Aujourd’hui, là où devrait siéger l’autorité, c’est la démocratie qui s’agite, c’est-à-dire qu’il y a plusieurs autorités contradictoires entre elles – la totalement imbécile théorie de «séparation des pouvoirs» conduisant inéluctablement à ce qu’il s’en improvise une diarrhée, sans parler, pour faire calembour, de la logorrhée des diaristes, ces derniers constituant la classe des incorrigibles défenseurs de pareils faits constants, seul état de ceux-ci dans lequel ils puissent se saisir de ces «manettes», lesquelles, dans une société régulière ne saurait exister ; le cas du répugnant citoyen Marat et de sa cochonnerie méchante intitulée «L’Ami du peuple», comme par un fait exprès – « Mon Dieu, gardez-moi de mes amis ! Quant à mes ennemis, je m’en charge ! » disait ce satané Voltaire, très au fait de ces nouvelles et «éclairées» relations humaines.

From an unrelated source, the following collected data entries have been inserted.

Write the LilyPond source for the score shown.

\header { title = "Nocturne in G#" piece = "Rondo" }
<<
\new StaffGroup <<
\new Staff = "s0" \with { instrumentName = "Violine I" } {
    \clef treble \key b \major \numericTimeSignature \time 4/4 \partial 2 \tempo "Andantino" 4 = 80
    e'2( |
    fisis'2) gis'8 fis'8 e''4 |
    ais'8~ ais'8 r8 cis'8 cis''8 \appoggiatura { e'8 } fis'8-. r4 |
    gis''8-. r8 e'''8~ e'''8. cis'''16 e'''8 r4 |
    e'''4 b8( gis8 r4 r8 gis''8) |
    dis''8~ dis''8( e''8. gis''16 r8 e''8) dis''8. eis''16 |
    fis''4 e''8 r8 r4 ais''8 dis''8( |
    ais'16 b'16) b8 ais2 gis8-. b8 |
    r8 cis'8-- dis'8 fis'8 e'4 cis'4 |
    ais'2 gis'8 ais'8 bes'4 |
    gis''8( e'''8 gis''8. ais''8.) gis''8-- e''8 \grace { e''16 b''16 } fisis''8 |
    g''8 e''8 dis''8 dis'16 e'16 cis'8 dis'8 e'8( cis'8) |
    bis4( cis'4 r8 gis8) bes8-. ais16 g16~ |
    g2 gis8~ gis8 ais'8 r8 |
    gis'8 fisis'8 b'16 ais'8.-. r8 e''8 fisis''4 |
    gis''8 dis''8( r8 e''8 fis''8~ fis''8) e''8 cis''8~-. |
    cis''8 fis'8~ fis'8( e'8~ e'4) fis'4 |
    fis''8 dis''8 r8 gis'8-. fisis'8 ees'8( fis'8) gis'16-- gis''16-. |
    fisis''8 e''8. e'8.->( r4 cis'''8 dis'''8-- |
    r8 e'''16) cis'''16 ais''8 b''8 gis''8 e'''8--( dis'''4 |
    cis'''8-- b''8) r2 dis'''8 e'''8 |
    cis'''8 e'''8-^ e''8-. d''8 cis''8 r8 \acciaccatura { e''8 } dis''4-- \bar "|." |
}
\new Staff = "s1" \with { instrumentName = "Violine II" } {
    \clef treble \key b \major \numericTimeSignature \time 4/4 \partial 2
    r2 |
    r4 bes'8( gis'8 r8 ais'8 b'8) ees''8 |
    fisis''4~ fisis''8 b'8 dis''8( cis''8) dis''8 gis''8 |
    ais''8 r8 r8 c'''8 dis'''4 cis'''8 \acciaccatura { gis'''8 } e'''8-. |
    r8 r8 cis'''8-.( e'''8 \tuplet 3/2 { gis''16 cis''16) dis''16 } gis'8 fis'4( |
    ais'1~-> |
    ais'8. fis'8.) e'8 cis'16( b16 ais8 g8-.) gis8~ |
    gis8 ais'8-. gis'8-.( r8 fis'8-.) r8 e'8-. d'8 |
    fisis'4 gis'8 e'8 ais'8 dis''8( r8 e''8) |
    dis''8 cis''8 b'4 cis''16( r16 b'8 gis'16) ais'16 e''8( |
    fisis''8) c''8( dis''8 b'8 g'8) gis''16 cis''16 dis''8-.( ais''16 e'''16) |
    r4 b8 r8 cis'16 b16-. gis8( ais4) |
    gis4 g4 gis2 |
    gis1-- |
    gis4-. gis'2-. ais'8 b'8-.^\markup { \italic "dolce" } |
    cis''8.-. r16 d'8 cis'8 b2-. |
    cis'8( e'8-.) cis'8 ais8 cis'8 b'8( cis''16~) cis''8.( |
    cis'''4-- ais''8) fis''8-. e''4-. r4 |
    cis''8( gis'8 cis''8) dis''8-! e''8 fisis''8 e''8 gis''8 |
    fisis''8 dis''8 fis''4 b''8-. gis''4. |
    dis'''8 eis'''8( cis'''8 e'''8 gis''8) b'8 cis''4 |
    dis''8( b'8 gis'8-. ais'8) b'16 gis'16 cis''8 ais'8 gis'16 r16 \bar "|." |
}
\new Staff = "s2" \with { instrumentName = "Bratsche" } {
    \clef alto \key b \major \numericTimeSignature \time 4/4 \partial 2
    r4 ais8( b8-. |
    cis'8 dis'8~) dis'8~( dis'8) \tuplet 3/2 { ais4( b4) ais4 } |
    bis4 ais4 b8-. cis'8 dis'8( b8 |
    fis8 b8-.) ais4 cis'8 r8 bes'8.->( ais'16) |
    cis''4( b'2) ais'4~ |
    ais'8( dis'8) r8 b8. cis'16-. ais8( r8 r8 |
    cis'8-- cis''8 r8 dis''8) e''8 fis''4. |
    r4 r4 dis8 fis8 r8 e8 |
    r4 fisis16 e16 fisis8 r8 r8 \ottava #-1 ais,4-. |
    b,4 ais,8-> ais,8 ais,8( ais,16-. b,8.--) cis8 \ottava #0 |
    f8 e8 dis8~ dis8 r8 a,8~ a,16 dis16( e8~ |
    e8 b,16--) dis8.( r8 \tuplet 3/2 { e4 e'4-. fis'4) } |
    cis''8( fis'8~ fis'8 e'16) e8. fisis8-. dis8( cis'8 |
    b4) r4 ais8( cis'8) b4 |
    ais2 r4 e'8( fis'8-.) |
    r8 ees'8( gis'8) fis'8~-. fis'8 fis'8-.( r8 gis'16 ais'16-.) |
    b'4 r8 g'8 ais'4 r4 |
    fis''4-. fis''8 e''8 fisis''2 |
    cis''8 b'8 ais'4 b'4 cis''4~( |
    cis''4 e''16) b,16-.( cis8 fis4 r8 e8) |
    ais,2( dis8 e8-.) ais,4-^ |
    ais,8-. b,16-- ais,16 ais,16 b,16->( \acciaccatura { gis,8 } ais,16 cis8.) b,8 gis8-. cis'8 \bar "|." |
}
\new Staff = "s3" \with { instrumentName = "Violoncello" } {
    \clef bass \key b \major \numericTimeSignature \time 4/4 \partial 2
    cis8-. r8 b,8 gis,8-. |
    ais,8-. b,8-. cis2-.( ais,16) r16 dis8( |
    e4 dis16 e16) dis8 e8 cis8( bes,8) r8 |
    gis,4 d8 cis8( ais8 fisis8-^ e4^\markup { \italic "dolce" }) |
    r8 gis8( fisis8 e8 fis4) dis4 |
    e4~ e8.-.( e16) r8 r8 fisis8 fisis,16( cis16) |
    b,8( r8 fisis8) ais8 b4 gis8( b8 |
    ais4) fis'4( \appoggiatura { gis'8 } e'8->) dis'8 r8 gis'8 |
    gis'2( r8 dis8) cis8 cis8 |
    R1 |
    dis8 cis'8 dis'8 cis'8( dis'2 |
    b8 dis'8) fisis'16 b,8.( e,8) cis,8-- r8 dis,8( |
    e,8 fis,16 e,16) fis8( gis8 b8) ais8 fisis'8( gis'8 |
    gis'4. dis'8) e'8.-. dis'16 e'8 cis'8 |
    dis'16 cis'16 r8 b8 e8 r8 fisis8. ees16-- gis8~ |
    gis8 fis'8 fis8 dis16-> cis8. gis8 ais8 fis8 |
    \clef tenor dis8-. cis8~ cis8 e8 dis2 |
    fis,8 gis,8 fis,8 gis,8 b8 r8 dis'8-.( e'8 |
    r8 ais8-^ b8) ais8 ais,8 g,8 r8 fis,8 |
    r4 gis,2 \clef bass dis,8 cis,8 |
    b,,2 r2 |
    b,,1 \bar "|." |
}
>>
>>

De Gaulle n’a assurément pas été «l’homme politique français le plus important du 20ème siècle», mais il est le dernier à avoir été un tant soit peu «remarquable», au sens textuel du terme. La mention de son nom me permet d’insister sur l’absolue nécessité de ne pas confondre «hommes politiques» – pas de femme authentique dans la catégorie, il faut l’admettre comme une des tares majeures de la condition, tare, d’ailleurs, contagieuse car elle aime à passer d’un genre à l’autre, quitte à dégenrer –, ne pas confondre donc, avec «hommes d’État», et ceux-ci bien distincts encore des «personnages d’autorité».
En somme il y a les «politiques», les «étatiques» et les «autoritaires». Entre les trois, les seuls derniers mentionnés (au nombre desquels on comptera les premières femmes intéressées naturellement par la condition), s’il en reste d’accessibles, peuvent prendre la mesure des choses et agir comme il convient…
L’authentique Autorité est naturelle ; si elle peut se révéler présente de manière impromptue, elle ne s’acquiert pas, quoique elle doive se cultiver intérieurement. Je me serai fait des ennemis (mais je peux m’en charger tout seul) quand j’aurai dit que le seul Français récent étant monté au créneau que nous ayons connu, doué d’une réelle stature d’autorité, fut le maréchal Pétain… Pour s’en aviser, il faut consentir à observer un peu sincèrement les actions qu’il a effectivement accomplies dans une situation «politique» terriblement critique.
De Gaulle ne s’y trompait pas, qui a lancé contre son concurrent la machine diariste, prenant soin d’en confier les commandes aux héritiers de Marat, les effrayants «amis du peuple» que l’on sait. Chez ceux-ci, la relation obligée entre demi-vérités journalistiques et appareils judiciaires est la première rigueur à observer : par cet exercice, diffamer, calomnier, d’un côté, fait qu’il en restera toujours quelque chose d’opératif, de l’autre (selon l’adage apparu à la décadence romaine : «Calomniez audacieusement, il en restera toujours quelque chose»).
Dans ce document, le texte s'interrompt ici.